Homélie 1er Dimanche de l’Avent – 27 novembre 2016

Lectures : Is 2,1-5    Ps 121 (122)    Rm 13, 11-14     Mt 24, 37-44

                      Il y a un côté radical, définitif à mettre en parallèle l’avènement du déluge et la venue du Fils de l’homme à la fin des temps… C’est la fin de l’histoire humaine qui atteint tous les peuples, toute l’humanité. On peut aussi comprendre depuis les bombes atomiques d’Hiroshima et de Nagazaki que l’homme est capable de mettre fin à la planète et qu’il a construit suffisamment de bombes pour décider la fin de l’humanité… Si Jésus utilise ces images de fin du monde, c’est pour nous faire sortir de la monotonie quotidienne : on mange, on boit, on fait l’amour comme des êtres satisfaisant leurs besoins primaires dans des clubs de vacances ou dans la jalousie de ne pouvoir satisfaire ces besoins primaires. On n’est pas fait pour tram-boulot-dodo. Jésus nous invite à construire notre vie sur une autre dynamique, celle de brûler du désir d’aimer et d’être aimé en travaillant avec lui pour transformer le monde.

                      Jésus appelle des veilleurs : pas d’abord pour la sécurité des maisons (la peur sécuritaire a fait se développer des entreprises très prospères et très professionnelles face aux voleurs ou aux hakeurs ), mais, à la source désirer devenir parents, attendre un enfant, un Théodore (çà veut dire un don de Dieu).

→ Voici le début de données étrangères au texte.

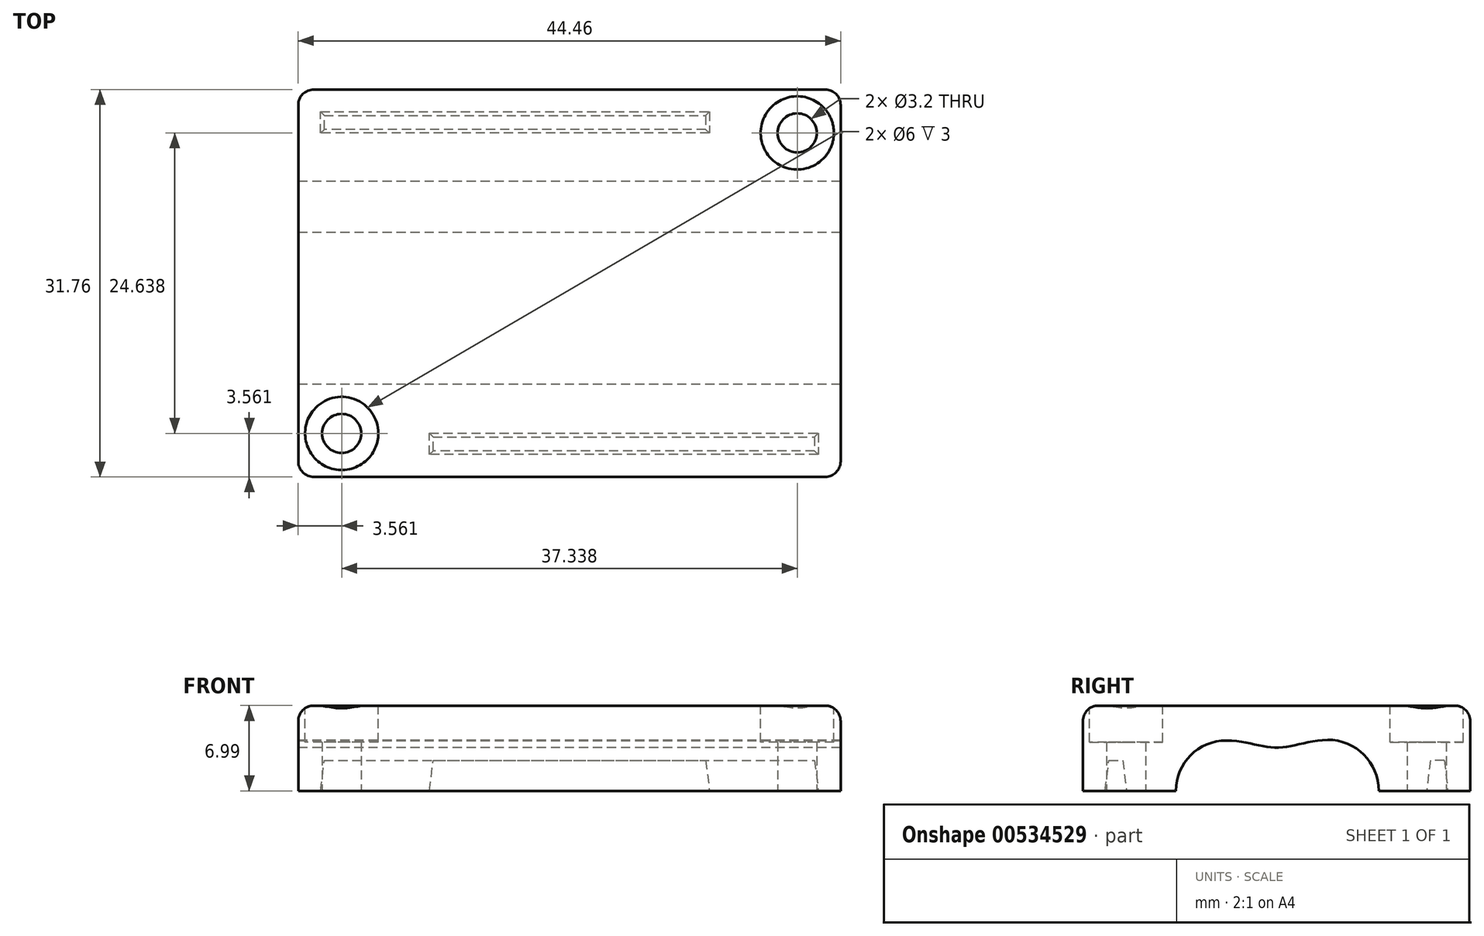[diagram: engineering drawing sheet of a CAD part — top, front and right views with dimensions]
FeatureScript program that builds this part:
annotation { "Feature Type Name" : "Feature", "Feature Type Description" : "" }
export const myFeature = defineFeature(function(context is Context, id is Id, definition is map)
    precondition{}
    {
        {
            var Q0;
            Q0=qCreatedBy(makeId("Top.planeOp"),FACE);
            var sketch = newSketch(context, id + "F0", { "sketchPlane" : qUnion([Q0])});
            skLineSegment(sketch, "E0.bottom", {"start": v(-38.1, 0) * mm, "end": v(38.1, 0) * mm});
            skLineSegment(sketch, "E0.top", {"start": v(-38.1, -4.13) * mm, "end": v(38.1, -4.13) * mm});
            skLineSegment(sketch, "E0.left", {"start": v(-38.1, 0) * mm, "end": v(-38.1, -4.13) * mm});
            skLineSegment(sketch, "E0.right", {"start": v(38.1, 0) * mm, "end": v(38.1, -4.13) * mm});
            skLineSegment(sketch, "E1.top", {"start": v(-38.1, 4.2) * mm, "end": v(38.1, 4.2) * mm});
            skLineSegment(sketch, "E1.left", {"start": v(-38.1, 0) * mm, "end": v(-38.1, 4.2) * mm});
            skLineSegment(sketch, "E1.right", {"start": v(38.1, 0) * mm, "end": v(38.1, 4.2) * mm});
            skLineSegment(sketch, "E2.MirrorCS", {"start": v(38.1, 8.38) * mm, "end": v(38.1, 4.2) * mm});
            skLineSegment(sketch, "E3.MirrorCS", {"start": v(-38.1, 8.38) * mm, "end": v(38.1, 8.38) * mm});
            skLineSegment(sketch, "E4.MirrorCS", {"start": v(-38.1, 8.38) * mm, "end": v(-38.1, 4.2) * mm});
            skLineSegment(sketch, "E5.MirrorCS", {"start": v(38.1, -8.25) * mm, "end": v(38.1, -4.12) * mm});
            skLineSegment(sketch, "E6.MirrorCS", {"start": v(-38.1, -8.25) * mm, "end": v(38.1, -8.25) * mm});
            skLineSegment(sketch, "E7.MirrorCS", {"start": v(-38.1, -8.25) * mm, "end": v(-38.1, -4.12) * mm});
            skSolve(sketch);
        }
        {
            var Q0;
            Q0=qCreatedBy(makeId("Top.planeOp"),FACE);
            var sketch = newSketch(context, id + "F1", { "sketchPlane" : qUnion([Q0])});
            skLineSegment(sketch, "E8.bottom", {"start": v(-22.23, 15.88) * mm, "end": v(22.23, 15.88) * mm});
            skLineSegment(sketch, "E8.top", {"start": v(-22.23, -15.88) * mm, "end": v(22.23, -15.88) * mm});
            skLineSegment(sketch, "E8.left", {"start": v(-22.23, 15.87) * mm, "end": v(-22.23, -15.88) * mm});
            skLineSegment(sketch, "E8.right", {"start": v(22.23, 15.88) * mm, "end": v(22.23, -15.87) * mm});
            skSolve(sketch);
        }
        {
            var Q0;
            Q0=qSketchRegion(id+"F1",true);
            extrude(context, id + "F2", {"entities" : qUnion([Q0]), "depth" : 7 * mm, "offsetDistance" : 25.4 * mm});
        }
        {
            var Q0;
            Q0=makeQuery(id+"F2.opExtrude","SWEPT_FACE",FACE,{"disambiguationData":[OSD([sQuery(id+"F1.wireOp",EDGE,"E8.right")])]});
            var sketch = newSketch(context, id + "F3", { "sketchPlane" : qUnion([Q0])});
            skLineSegment(sketch, "E9.0", {"start": v(-8.25, 0) * mm, "end": v(-4.12, 0) * mm});
            skLineSegment(sketch, "E10.0", {"start": v(8.38, 0) * mm, "end": v(4.2, 0) * mm});
            skArc(sketch, "E11", {"start": v(-4.13, 4.13) * mm, "mid": v(-8.25, 0) * mm, "end": v(-4.12, -4.13) * mm});
            skArc(sketch, "E12", {"start": v(4.2, -4.2) * mm, "mid": v(8.38, 0) * mm, "end": v(4.2, 4.2) * mm});
            skFitSpline(sketch, "E13", {"points": [v(-4.12, 4.13) * mm, v(0, 3.54) * mm, v(4.2, 4.2) * mm], "startDerivative": vector(10.24, -0.07) * mm, "endDerivative": vector(9.95, 0.46) * mm});
            skFitSpline(sketch, "E14", {"points": [v(-4.12, -4.13) * mm, v(0, -3.63) * mm, v(4.2, -4.2) * mm], "startDerivative": vector(7.18, -0.46) * mm, "endDerivative": vector(12.23, 0.06) * mm});
            skSolve(sketch);
        }
        {
            var Q0;
            Q0=qSketchRegion(id+"F3",true);
            var Q1;
            Q1=makeQuery(id+"F2.opExtrude","SWEPT_FACE",FACE,{"disambiguationData":[OSD([sQuery(id+"F1.wireOp",EDGE,"E8.left")])]});
            extrude(context, id + "F4", {"entities" : qUnion([Q0]), "operationType" : NewBodyOperationType.REMOVE, "endBound" : BoundingType.UP_TO_SURFACE, "oppositeDirection" : true, "depth" : 25.4 * mm, "endBoundEntityFace" : qUnion([Q1]), "offsetDistance" : 25.4 * mm});
        }
        {
            var Q0;
            Q0=qCreatedBy(makeId("Top.planeOp"),FACE);
            var sketch = newSketch(context, id + "F5", { "sketchPlane" : qUnion([Q0])});
            skCircle(sketch, "E15", {"center": v(-18.67, -12.32) * mm, "radius": 1.6 * mm});
            skCircle(sketch, "E16", {"center": v(18.67, 12.32) * mm, "radius": 1.6 * mm});
            skSolve(sketch);
        }
        {
            var Q0;
            Q0=qCreatedBy(makeId("Top.planeOp"),FACE);
            var sketch = newSketch(context, id + "F6", { "sketchPlane" : qUnion([Q0])});
            skLineSegment(sketch, "E17.bottom", {"start": v(11.47, 12.3) * mm, "end": v(-20.4, 12.3) * mm});
            skLineSegment(sketch, "E17.top", {"start": v(-20.4, 14.05) * mm, "end": v(11.47, 14.05) * mm});
            skLineSegment(sketch, "E17.left", {"start": v(11.47, 14.05) * mm, "end": v(11.47, 12.3) * mm});
            skLineSegment(sketch, "E17.right", {"start": v(-20.4, 14.05) * mm, "end": v(-20.4, 12.3) * mm});
            skLineSegment(sketch, "E18.bottom", {"start": v(-11.48, -12.3) * mm, "end": v(20.4, -12.3) * mm});
            skLineSegment(sketch, "E18.top", {"start": v(20.4, -14.05) * mm, "end": v(-11.48, -14.05) * mm});
            skLineSegment(sketch, "E18.left", {"start": v(-11.48, -12.3) * mm, "end": v(-11.48, -14.05) * mm});
            skLineSegment(sketch, "E18.right", {"start": v(20.4, -12.3) * mm, "end": v(20.4, -14.05) * mm});
            skSolve(sketch);
        }
        {
            var Q0;
            Q0 = qSketchRegion(id + "F6", true);
            extrude(context, id + "F7", {"entities" : qUnion([Q0]), "operationType" : NewBodyOperationType.REMOVE, "depth" : 2.5 * mm, "offsetDistance" : 25.4 * mm, "hasDraft" : true, "draftAngle" : 7 * degree, "draftPullDirection" : true});
        }
        {
            var Q0;
            Q0 = qSketchRegion(id + "F5", true);
            extrude(context, id + "F8", {"entities" : qUnion([Q0]), "operationType" : NewBodyOperationType.REMOVE, "depth" : 25.4 * mm, "offsetDistance" : 25.4 * mm});
        }
        {
            var Q0;
            Q0=makeQuery(id+"F2.opExtrude","CAP_FACE",FACE,{"disambiguationData":[OSD([sQuery(id+"F1.wireOp",EDGE,"E8.bottom"),sQuery(id+"F1.wireOp",EDGE,"E8.top"),sQuery(id+"F1.wireOp",EDGE,"E8.left"),sQuery(id+"F1.wireOp",EDGE,"E8.right")])],"isStart":false});
            var sketch = newSketch(context, id + "F9", { "sketchPlane" : qUnion([Q0])});
            skCircle(sketch, "E19.0", {"center": v(-18.67, -12.32) * mm, "radius": 1.6 * mm});
            skCircle(sketch, "E20.0", {"center": v(18.67, 12.32) * mm, "radius": 1.6 * mm});
            skCircle(sketch, "E21", {"center": v(-18.67, -12.32) * mm, "radius": 3 * mm});
            skCircle(sketch, "E22", {"center": v(18.67, 12.32) * mm, "radius": 3 * mm});
            skSolve(sketch);
        }
        {
            var Q0;
            Q0 = qSketchRegion(id + "F9", true);
            extrude(context, id + "F10", {"entities" : qUnion([Q0]), "operationType" : NewBodyOperationType.REMOVE, "oppositeDirection" : true, "depth" : 3 * mm, "offsetDistance" : 25.4 * mm});
        }
        {
            var Q0;
            Q0=makeQuery(id+"F2.opExtrude","CAP_EDGE",EDGE,{"disambiguationData":[OSD([sQuery(id+"F1.wireOp",EDGE,"E8.left")])],"isStart":false});
            var Q1;
            Q1=makeQuery(id+"F2.opExtrude","SWEPT_EDGE",EDGE,{"disambiguationData":[OSD([sQuery(id+"F1.wireOp",EDGE,"E8.top"),sQuery(id+"F1.wireOp",EDGE,"E8.left")])]});
            var Q2;
            Q2=makeQuery(id+"F2.opExtrude","CAP_EDGE",EDGE,{"disambiguationData":[OSD([sQuery(id+"F1.wireOp",EDGE,"E8.top")])],"isStart":false});
            var Q3;
            Q3=makeQuery(id+"F2.opExtrude","SWEPT_EDGE",EDGE,{"disambiguationData":[OSD([sQuery(id+"F1.wireOp",EDGE,"E8.top"),sQuery(id+"F1.wireOp",EDGE,"E8.right")])]});
            var Q4;
            Q4=makeQuery(id+"F2.opExtrude","CAP_EDGE",EDGE,{"disambiguationData":[OSD([sQuery(id+"F1.wireOp",EDGE,"E8.right")])],"isStart":false});
            var Q5;
            Q5=makeQuery(id+"F2.opExtrude","CAP_EDGE",EDGE,{"disambiguationData":[OSD([sQuery(id+"F1.wireOp",EDGE,"E8.bottom")])],"isStart":false});
            var Q6;
            Q6=makeQuery(id+"F2.opExtrude","SWEPT_EDGE",EDGE,{"disambiguationData":[OSD([sQuery(id+"F1.wireOp",EDGE,"E8.bottom"),sQuery(id+"F1.wireOp",EDGE,"E8.right")])]});
            var Q7;
            Q7=makeQuery(id+"F2.opExtrude","SWEPT_EDGE",EDGE,{"disambiguationData":[OSD([sQuery(id+"F1.wireOp",EDGE,"E8.bottom"),sQuery(id+"F1.wireOp",EDGE,"E8.left")])]});
            fillet(context, id + "F11", {"entities" : qUnion([Q0, Q1, Q2, Q3, Q4, Q5, Q6, Q7]), "radius" : 1.27 * mm, "tangentPropagation" : true, "allowEdgeOverflow" : false});
        }
    });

                                     . c’est trouver une joie infinie à se décentrer de soi pour accueillir la vie qui est donnée comme un don de Dieu, comme un amour originel à vivre chaque jour,

                                     . c’est accompagner, donner confiance, dire les paroles qui font grandir dans la bienveillance, mettre des limites, exercer son autorité pour dépasser les conflits et trouver les mots du pardon. Le psalmiste nous disait  » A cause de mes frères et de mes proches je dirai « Paix sur toi ! Je désire ton bien. « 

                                     . c’est traverser l’émerveillement de l’enfance, les crises de l’adolescence sans désespoir, trouver les rapports nouveaux au temps des engagements de la vie professionnelle et de la vie familiale, accepter de vivre comme des grands-parents heureux d’une relation de gratuité avec leurs petits-enfants… tenir bon dans les deuils, les chemins douloureux des uns et des autres sans se mettre à leur place… être veilleur de longues nuits d’attente du retour des enfants, du conjoint, des vieux parents, en étant sûr que les lueurs de l’aube disent la victoire de la lumière sur les ténèbres et l’aurore de Pâques.

                      Jésus appelle des veilleurs qui gardent au coeur cette promesse qu’un Messie vient sauver tous les hommes,

                                      des veilleurs qui croient qu’il est conçu mystérieusement de l’Esprit Saint en Marie qui dit « OUI » à l’aventure,

                                     des veilleurs, comme les bergers, qui savent se déplacer à Bethléem pour contempler un enfant de 50 cm, emmailloté dans une mangeoire et y reconnaitre le Messie, l’Emmanuel, Dieu avec nous, Jésus, Dieu sauve…

Nous avons quatre semaines pour réveiller en nous ce désir d’aimer et d’être aimé, ce désir de rencontrer Jésus et de le reconnaître.

Nous avons la joie, avec le baptême de Théodore, d’avoir à nous plonger dans l’eau qui dit l’amour originel de Dieu pour nous, sa paternité et notre filiation.

Nous le verrons être marqué de l’onction du Saint chrême contempler qu’il est vraiment appelé à être prêtre, prophète et roi.

Nous le verrons revêtu de la robe blanche du Seigneur Jésus pour qu’il demeure avec lui.

Nous le verrons recevoir la lumière du Christ ressuscité pour qu’il brûle de son feu et devienne lumière du monde.

Merci Théodore de nous permettre de revenir à l’essentiel de notre vie : être prêt pour devenir veilleur pour rencontrer Jésus-Christ fils de Dieu.